12.) Not only did we do things to embarrass the kids, but we did things to embarrass ourselves now that I’m looking back at pictures. We love a good themed party which gave Steve a chance to wear wigs. He believes I may be the cause of his hair loss through the years. Maybe?
13.) Opening up our home has been something we both love to do. First of all, it makes you clean your house. Secondly, we try new foods. And never have we regretted hosting people in our home.
14.) I’m not sure I grasped that I would be marrying a person who would bring with him every farm animal you could imagine. We’ve had chickens, rabbits, puppies, kitties, bottle lambs, cows, baby chicks, you name it. We’ve had baby chicks in our garage. In town. We’ve worked through some things and we have not had baby chicks in my garage stall where my car belongs ever again.
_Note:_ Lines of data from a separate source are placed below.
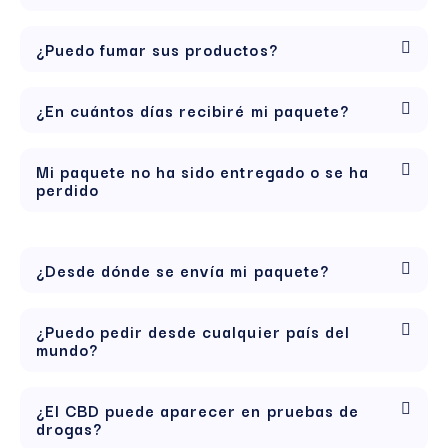
¿Puedo fumar sus productos?
¿En cuántos días recibiré mi paquete?
Mi paquete no ha sido entregado o se ha
perdido
¿Desde dónde se envía mi paquete?
¿Puedo pedir desde cualquier país del
mundo?
¿El CBD puede aparecer en pruebas de
drogas?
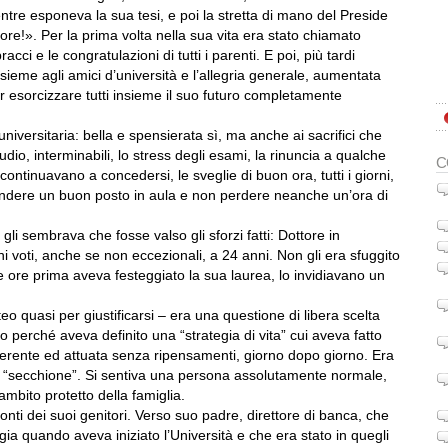
entre esponeva la sua tesi, e poi la stretta di mano del Preside
ore!». Per la prima volta nella sua vita era stato chiamato
racci e le congratulazioni di tutti i parenti. E poi, più tardi
nsieme agli amici d’università e l’allegria generale, aumentata
r esorcizzare tutti insieme il suo futuro completamente
niversitaria: bella e spensierata sì, ma anche ai sacrifici che
udio, interminabili, lo stress degli esami, la rinuncia a qualche
C
ontinuavano a concedersi, le sveglie di buon ora, tutti i giorni,
prendere un buon posto in aula e non perdere neanche un’ora di
gli sembrava che fosse valso gli sforzi fatti: Dottore in
 voti, anche se non eccezionali, a 24 anni. Non gli era sfuggito
he ore prima aveva festeggiato la sua laurea, lo invidiavano un
 quasi per giustificarsi – era una questione di libera scelta
to perché aveva definito una “strategia di vita” cui aveva fatto
coerente ed attuata senza ripensamenti, giorno dopo giorno. Era
n “secchione”. Si sentiva una persona assolutamente normale,
ambito protetto della famiglia.
ti dei suoi genitori. Verso suo padre, direttore di banca, che
egia quando aveva iniziato l’Università e che era stato in quegli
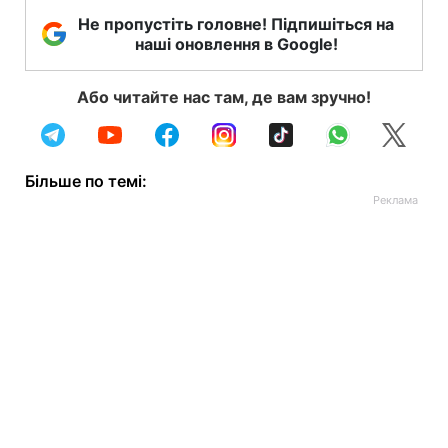
Не пропустіть головне! Підпишіться на
наші оновлення в Google!
Або читайте нас там, де вам зручно!
Більше по темі:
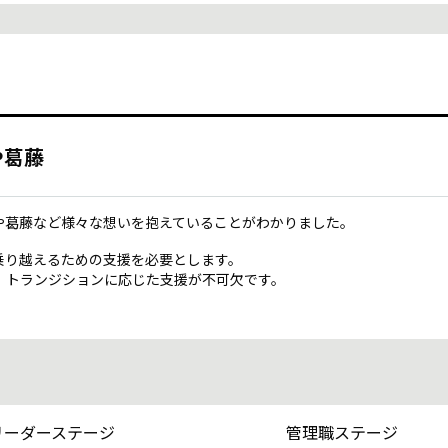
や葛藤
や葛藤など様々な想いを抱えていることがわかりました。
乗り越えるための支援を必要とします。
、トランジションに応じた支援が不可欠です。
リーダーステージ
管理職ステージ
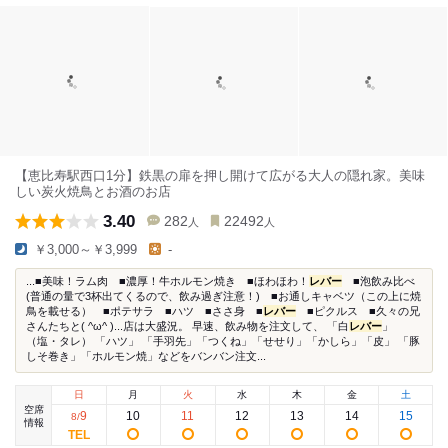
【恵比寿駅西口1分】鉄黒の扉を押し開けて広がる大人の隠れ家。美味
しい炭火焼鳥とお酒のお店
3.40
282
22492
人
人
￥3,000～￥3,999
-
...■美味！ラム肉 ■濃厚！牛ホルモン焼き ■ほわほわ！
レバー
■泡飲み比べ
(普通の量で3杯出てくるので、飲み過ぎ注意！) ■お通しキャベツ（この上に焼
鳥を載せる） ■ポテサラ ■ハツ ■ささ身 ■
レバー
■ピクルス ■久々の兄
さんたちと( ^ω^ )...店は大盛況。 早速、飲み物を注文して、 「白
レバー
」
（塩・タレ） 「ハツ」 「手羽先」「つくね」「せせり」「かしら」「皮」 「豚
しそ巻き」「ホルモン焼」などをバンバン注文...
日
月
火
水
木
金
土
空席
9
10
11
12
13
14
15
8
/
情報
15.) Traditions have been central to the last 27 years. Making traditions our own has been very important to each of us and it has been fun to see what has “stuck”.
16.) If you see pictures from our early years of marriage, you will notice Steve is quite thin. Me working nights, him working days left cooking and eating together as a low priority. As our family grew, so did my love for being in the kitchen. As Steve finally put some meat on his bones.
17.) Navigating our lives as new “empty nesters” has found me very uninspired in the kitchen. In fact, if Steve eats lunch out, I believe that should be a good reason to not have dinner that evening. This may be a source of contention we are working through. He is still not as skinny as our early years. Someone—please ask Steve out for lunch.
18.) Empty Nesting has also found us looking at each other weird on Friday nights. It’s getting better, but a quiet house on Sunday nights is still hard to get used to. Ironically, just a few years ago we were begging for someone to watch our kids so we could have a night to ourselves. And now we have almost every night to ourselves!
19.) Thankfully, our kids have provided us with something to do and somewhere to go during basketball season. Kourtney and Landon at Kansas Wesleyan has also been an adjustment as purple and yellow have never found themselves in our closets. KWU has jumped on the lavender trend and that is something we both have embraced! Roll ‘Yotes!
20.) Without Steve, I could not have been the mostly stay-at-home mom that I was. I wouldn’t be able to continue working, become a Mary & Martha consultant, become a lactation consultant and start my own business. I simply would not have been able to do any of it without him.
21.) Replacing appliances has happened more frequently than we expected.
22.) We have only liked one dishwasher in all of our years together. Get a BOSCH!
23.) Readers have become a piece of our decor, an accessory we don’t leave home without, and are purchased frequently.
24.) Steve is great at financial planning and budgeting.
25.) While I am amazing at laundry and keeping our family schedule.
26.) I’m good in the kitchen and Steve is good on the grill and roasting coffee.
27.) We are both thankful I didn’t call it off that night of the rehearsal dinner. We thank God for the story He has written the past 27 years and look forward to the next.